Each entry that appears below should be restated exactly as it is.

=== Records ===
'''
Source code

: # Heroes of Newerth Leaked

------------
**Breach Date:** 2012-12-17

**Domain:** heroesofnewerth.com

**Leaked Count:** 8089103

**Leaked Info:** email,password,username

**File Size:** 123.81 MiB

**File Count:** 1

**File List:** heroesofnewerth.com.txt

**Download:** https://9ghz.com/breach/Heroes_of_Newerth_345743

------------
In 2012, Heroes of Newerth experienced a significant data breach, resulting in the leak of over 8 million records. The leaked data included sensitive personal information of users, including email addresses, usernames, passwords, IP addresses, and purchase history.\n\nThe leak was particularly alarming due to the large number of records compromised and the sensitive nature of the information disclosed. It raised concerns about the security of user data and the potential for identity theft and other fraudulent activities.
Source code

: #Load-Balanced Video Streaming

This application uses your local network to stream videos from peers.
'''
=== Written response ===
Source code

: # Heroes of Newerth Leaked

------------
**Breach Date:** 2012-12-17

**Domain:** heroesofnewerth.com

**Leaked Count:** 8089103

**Leaked Info:** email,password,username

**File Size:** 123.81 MiB

**File Count:** 1

**File List:** heroesofnewerth.com.txt

**Download:** https://9ghz.com/breach/Heroes_of_Newerth_345743

------------
In 2012, Heroes of Newerth experienced a significant data breach, resulting in the leak of over 8 million records. The leaked data included sensitive personal information of users, including email addresses, usernames, passwords, IP addresses, and purchase history.\n\nThe leak was particularly alarming due to the large number of records compromised and the sensitive nature of the information disclosed. It raised concerns about the security of user data and the potential for identity theft and other fraudulent activities.
Source code

: #Load-Balanced Video Streaming

This application uses your local network to stream videos from peers.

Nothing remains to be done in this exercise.